== Exercise passage ==
Meta (formerly known as Facebook) once again dominated the show’s headlines with product, architecture, and partnership announcements that will have a far-reaching impact on switch vendors and component suppliers. As the fourth-largest cloud service provider (SP), Meta accounts for a significant portion of total network and IT spend. Thus, the supplier ecosystem always pays close attention to upcoming changes in Meta’s data center architecture or procurement strategy.

Meta continues co-development efforts with Arista with the minipack 2 chassis design

Historically, Meta has mostly used white-box vendors in its Top of Rack (ToR) applications, running Meta’s home-grown Network Operating System (NOS) called the FBOSS, whereas in the leaf, spine, and data center Interconnect (DCI) layers, this cloud SP has mostly deployed Arista’s switches with Arista’ EOS. There has been, however, a recent concern that this relationship is in decline, as Meta’s spending with Arista has been weak in recent quarters. Some thought that white-box suppliers are muscling in on Arista’s share. However, based on multiple industry checks, we, at Dell’Oro Group, thought the softness in Meta’s contribution to Arista’s revenue was due to an interim pause in Meta’s data center capex spend.

Arista is expected to ship its recently announced 7388X5 switch to Meta in 2H21. This chassis is compliant with the minipack2 design and will support both Meta’s FBOSS and Arista’s EOS. We expect that Meta will run mostly the latter.

Meta partners with Cisco on Wedge400C for Top of Rack applications

In December 2019, Cisco announced its entry into the routing and switching merchant silicon market by allowing its latest Silicon One chips to be consumed both internally, in Cisco’s systems like Cisco 8000, and externally by customers who want to use the chip to build their own systems. The goal of this development is to help win a new footprint at the major cloud SPs, where Cisco has been losing share to white-box switch vendors. For some time, Cisco has alluded to its strong, early traction at the hyperscalers with its Silicon One chips. Yet this was the first major public announcement highlighting the new switch chip footprint at one of the top-four Cloud SPs—Meta.

[Data extracted from a collection]
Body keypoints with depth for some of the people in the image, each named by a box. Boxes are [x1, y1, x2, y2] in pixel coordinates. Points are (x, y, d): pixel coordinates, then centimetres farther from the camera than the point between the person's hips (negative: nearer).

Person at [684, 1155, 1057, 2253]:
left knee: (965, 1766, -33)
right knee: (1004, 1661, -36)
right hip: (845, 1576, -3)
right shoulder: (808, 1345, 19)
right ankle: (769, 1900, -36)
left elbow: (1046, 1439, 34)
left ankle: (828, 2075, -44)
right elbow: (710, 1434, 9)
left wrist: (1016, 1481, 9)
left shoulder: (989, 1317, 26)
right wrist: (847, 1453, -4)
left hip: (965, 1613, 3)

== Problem ==
Decide whether each statement below agrees with the text on Meta's data center networking, giving yes or no plus the deciding words of the text quoted exactly. 1. Meta has mostly used Arista switches in its Top of Rack applications. 2. The 7388X5 switch will support both FBOSS and EOS. 3. Cisco announced its entry into the routing and switching merchant silicon market in December 2019.

== Result of the exercise ==
1. No: "Historically, Meta has mostly used white-box vendors in its Top of Rack (ToR) applications"
2. Yes: "will support both Meta’s FBOSS and Arista’s EOS"
3. Yes: "In December 2019, Cisco announced its entry into the routing and switching merchant silicon market"